WEA im Parlament abgestürzt
Während Maurer bei anderen sicherheitspolitischen Geschäften meist auf den Kadavergehorsam seiner Fraktion und der anderen ewiggestrigen Stahlhelme zählen konnte, ist er diesmal damit gescheitert. Sein Versuch, sich mit Auslandeinsätzen beim Nato-Flügel der SP anzubiedern, während er durch den Effektivbestand von 140’000 AdA und einem Budget von fünf Milliarden die Bürgerlichen ruhig stellen wollte, hatte keinen Erfolg. Statt es allen ein wenig Recht zu machen, hat er da- mit erreicht, dass sowohl die Linke als auch die Bürgerlichen irgendetwas fanden, das ihnen zutiefst missfiel, womit der Nationalrat nach über sechs Stunden Debatte beschloss, das Gesamtkonzept abzulehnen.

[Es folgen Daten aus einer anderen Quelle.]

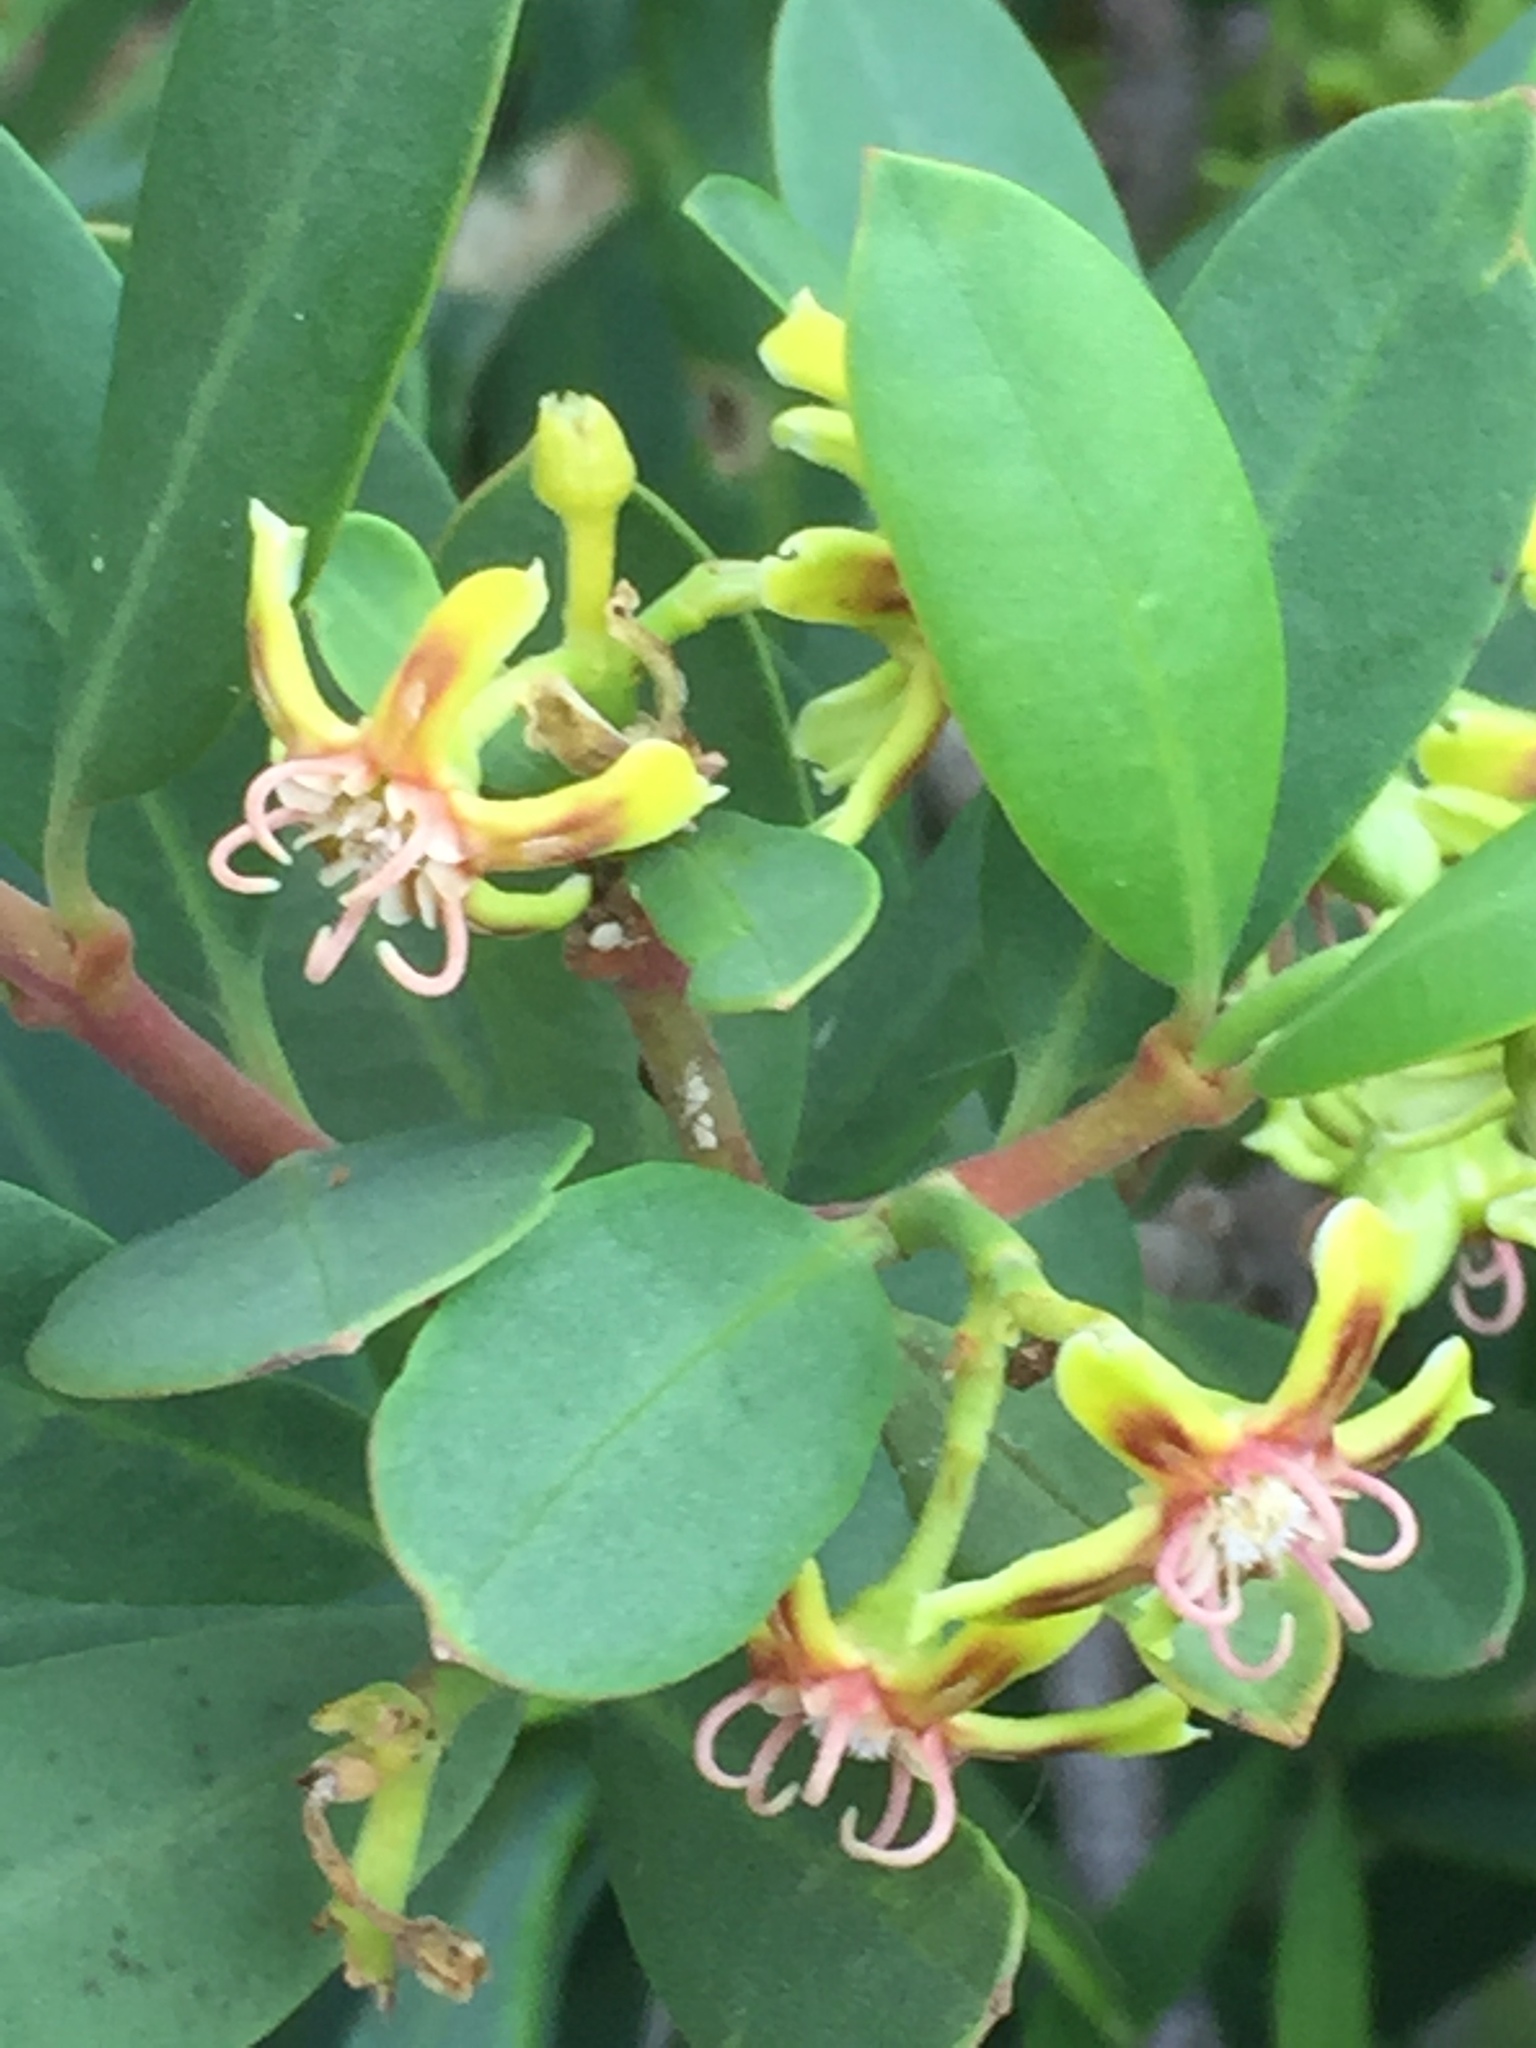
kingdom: Plantae
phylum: Tracheophyta
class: Magnoliopsida
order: Gentianales
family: Apocynaceae
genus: Periploca
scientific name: Periploca laevigata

Auch wenn bei diesem Entscheid vor allem die Frage, wie viel die Armee denn kosten soll, im Zentrum stand, so steht das Ergebnis doch symbolisch für die tiefe und anhaltende Sinnkrise der Schweizer Armee. Diese kann jedoch nicht mit minimalistischen Schrittchen à la WEA überwunden werden, sondern bedarf eines ganzheitlichen Ansatzes. Es ist jedoch zu befürchten, dass die WEA trotz der angesprochenen Probleme in der zweiten Runde doch noch vom Parlament angenommen wird. Damit würde sie endgültig von der Farce zur Tragödie.